By: Megan Simpson May 2, 2024

Dr. Terri ClarkCLARKSVILLE, Tenn. - A recent study by Dr. Terri A. Clark, associate professor of nursing at Austin Peay State University, emphasizes the importance of healthcare institutions setting goals to increase the percentage of bachelor's degree-prepared registered nurses (RNs) in the workforce.

Ed.D. Experience Prepares Professor for Research

Clark's study was completed as part of her dissertation for the Eriksson College of Education’s Ed.D. program. With nearly 30 years of experience in various nursing roles and nearly 20 years as an educator, Clark found the program to be "the perfect fit" for her professional growth.

"This program fully prepared me to confidently participate in scholarly research, accreditation and course development," she said. "It met me where I was and helped me grow."

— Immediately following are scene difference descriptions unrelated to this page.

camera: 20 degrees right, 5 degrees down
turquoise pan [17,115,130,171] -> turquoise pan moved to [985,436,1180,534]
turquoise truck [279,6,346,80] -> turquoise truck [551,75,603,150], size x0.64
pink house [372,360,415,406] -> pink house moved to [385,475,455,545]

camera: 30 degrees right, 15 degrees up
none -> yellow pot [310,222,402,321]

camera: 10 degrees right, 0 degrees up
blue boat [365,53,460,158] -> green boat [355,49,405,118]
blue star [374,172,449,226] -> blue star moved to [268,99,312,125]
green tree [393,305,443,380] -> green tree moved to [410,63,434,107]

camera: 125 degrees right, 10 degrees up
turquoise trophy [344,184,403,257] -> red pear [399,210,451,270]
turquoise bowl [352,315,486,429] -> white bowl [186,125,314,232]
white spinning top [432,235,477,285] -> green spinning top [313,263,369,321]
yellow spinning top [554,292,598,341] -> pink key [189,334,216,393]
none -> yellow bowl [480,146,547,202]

Clark (‘22) never thought she would pursue a doctorate but “ended up really enjoying the journey” that allowed her to dig deeper into her research interests.

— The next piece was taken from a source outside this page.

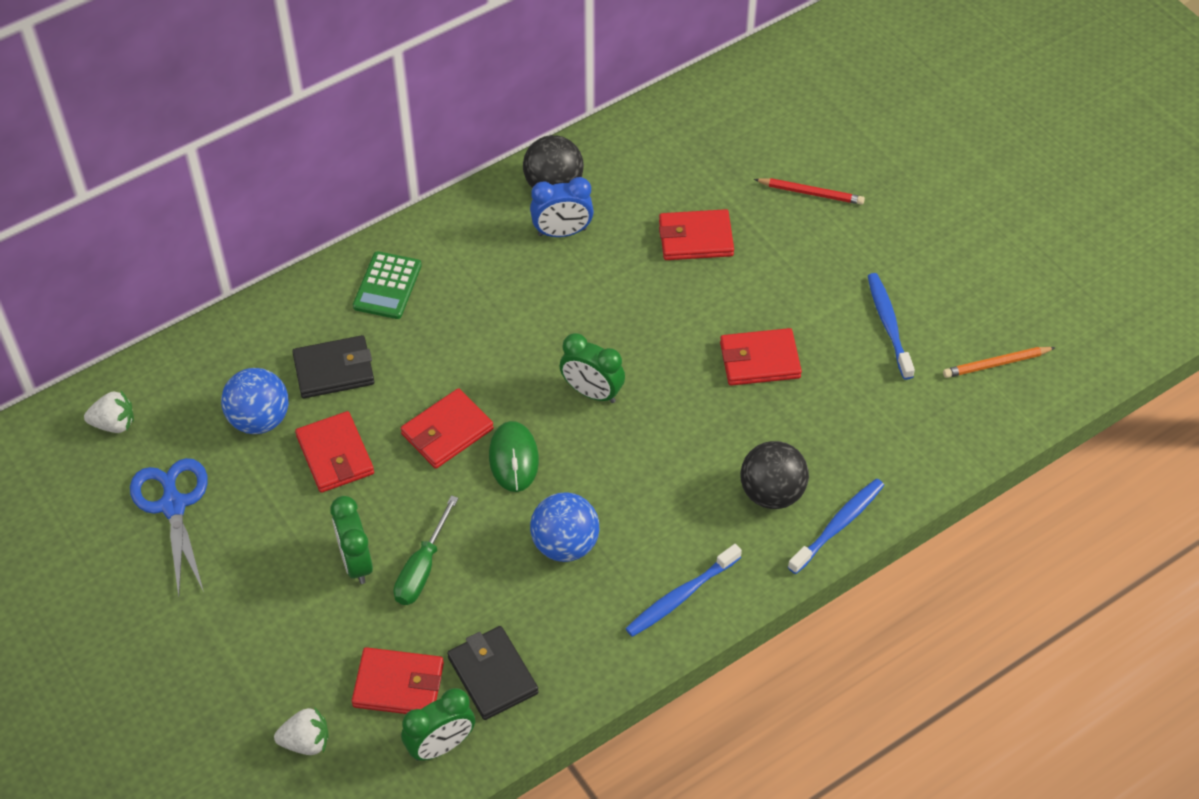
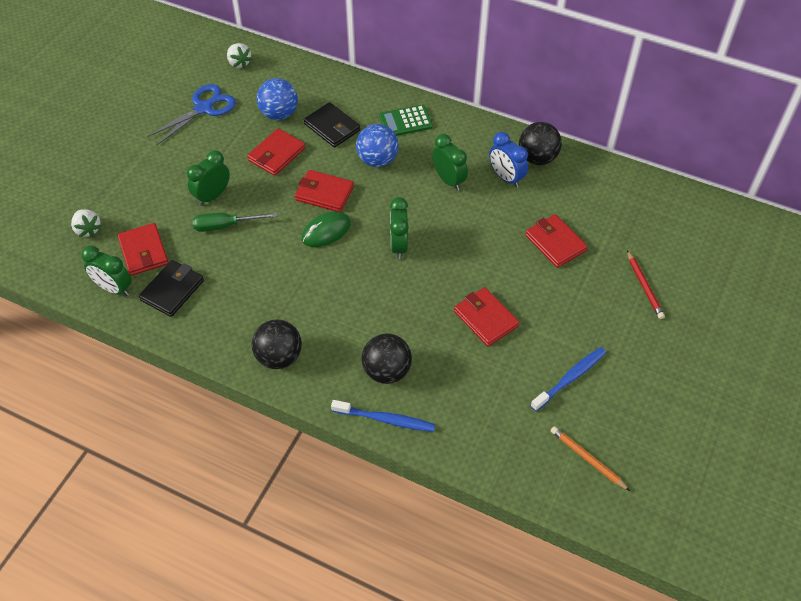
camera: 60 degrees right, 0 degrees up
blue ball [530,492,599,562] -> blue ball moved to [356,124,399,167]
blue toothbrush [625,544,742,637] -> black ball [252,319,302,369]
none -> green clock [432,134,468,191]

Study Identifies Strategies to Boost Bachelor of Science in Nursing-Prepared Nurses

Clark’s research, published in the Journal of Christian Nursing, investigated barriers to requiring a Bachelor of Science in Nursing (BSN) degree from the perspective of nurse leaders in Tennessee hospitals and long-term care facilities.

The study found that facilities with specific goals and plans to increase the number of BSN-prepared nurses had a significantly higher proportion of BSN staff compared to those without such objectives. While RNs can be hired with an associate degree, Clark said there are proven benefits to continued education.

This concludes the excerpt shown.